Lawson's story began far from the national spotlight. One of nine children in a working-class Ohio family, and the son and grandson of Methodist ministers, he was licensed to preach before graduating from high school.
In this vital memoir, Lawson recalls serving time in prison for refusing the Korean War draft, learning from independence movements during three years in India and Africa, and developing a disciplined system of nonviolent direct action centered in love and moral clarity which became the foundation for a new kind of revolution in America. He taught nonviolence to the Little Rock Nine, the Mississippi Freedom Summer volunteers, and countless other civil rights foot soldiers. He was a leader in the 1960 Nashville sit-ins, the 1963 Birmingham campaign, the 1966 Meredith March Against Fear, and the 1968 Memphis sanitation workers' strike.
Nonviolent delivers an intimate self-portrait of Lawson as a man who consistently recognized the inherent dignity of everyone, even those who opposed him. His narrative challenges all forms of violence, including police brutality, enforced poverty, and what he called plantation capitalism. It shows his quest for justice continuing well into the 21st century, as he helped foster a more inclusive labor movement and an enduring immigrant rights movement in Los Angeles.
Nonviolent is at once a riveting historical narrative from a central figure in global liberation and a testament to what it means to compel a nation to live up to its founding ideals of liberty and justice for all.
Rev. James Lawson Jr. is one of the most influential thought leaders of the twentieth century, and an organizer and teacher of nonviolent direct action for more than sixty years. Rev. Lawson was central to the rise of the Civil Rights Movement and key to the emergence of Los Angeles as a center of both the resurgent, contemporary labor movement and the ongoing immigrant rights movement.

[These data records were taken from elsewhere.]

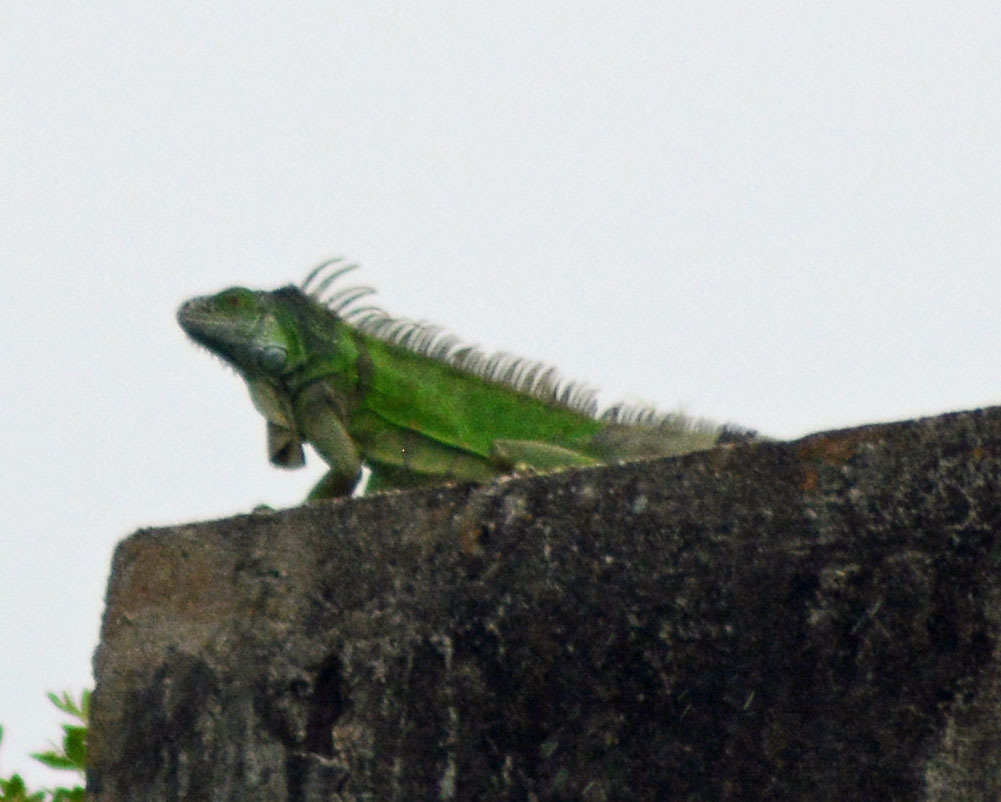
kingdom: Animalia
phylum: Chordata
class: Squamata
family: Iguanidae
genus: Iguana
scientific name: Iguana iguana
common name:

Emily Yellin is a journalist, author, and producer. A longtime contributor to The New York Times, she is also the author of Our Mothers' War and Your Call Is Not That Important to Us. She produced a ten-part video series for The Root called 1,300 Men: Memphis Strike '68, which has millions of views worldwide. She first met Rev. Lawson when she was five and attended elementary school in Memphis with his oldest son, John.